======== GIVEN PASSAGE ========
297 N.W. 19 | Minn. | 1941
While proceeding down the west sidewalk on First avenue north in Minneapolis and at the alley between Third and Fourth streets, he was assaulted by two young men unknown to him. Shortly thereafter, he staggered into the garage with wounds from which he had already bled profusely and which proved fatal within a few months. That his death was due to the assault is not questioned.
Hanson was 54 years of age and an abstainer from intoxicants. He was without "an enemy in the world" to the knowledge of his long-time intimates. The record is barren of even suggestion that his life and its activities had been such as give any man or group of men occasion or motive for assaulting him. As motive for the assault, reasonable inference excludes everything but robbery.
On the evening of the injury it was necessary for the deceased, in the course of his employment, to work at the plant of his employers. That plant is located in the wholesale district of Minneapolis. Endeavoring to show that the risk of assault was concomitant with employment in that district after dark, relator introduced evidence with respect to criminal activity therein. Reliance is placed upon data taken from a sociological study known as "Social Saga of Two Cities" (published by the Minneapolis Council of Social Agencies). The area surrounding the plant is designated therein as Census Tract No. 45. During the period studied (three years or more prior to July, 1936, varying with types of crime studied), it was found that this area ranked first *598 in the city in number of automobile thefts, first in larceny from person, second in larceny from places of business, and "has a very high instance of both homicide and robbery, as well as certain other major crimes."
========
TASK STATEMENT
In the court opinion above, what designation does the sociological study give the area surrounding the plant?
======== RAW DATA ========
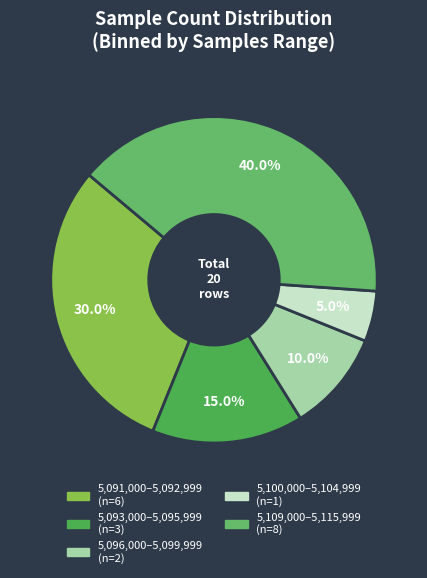

How many slices are in this pie chart?

5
========
REPLY
Census Tract No. 45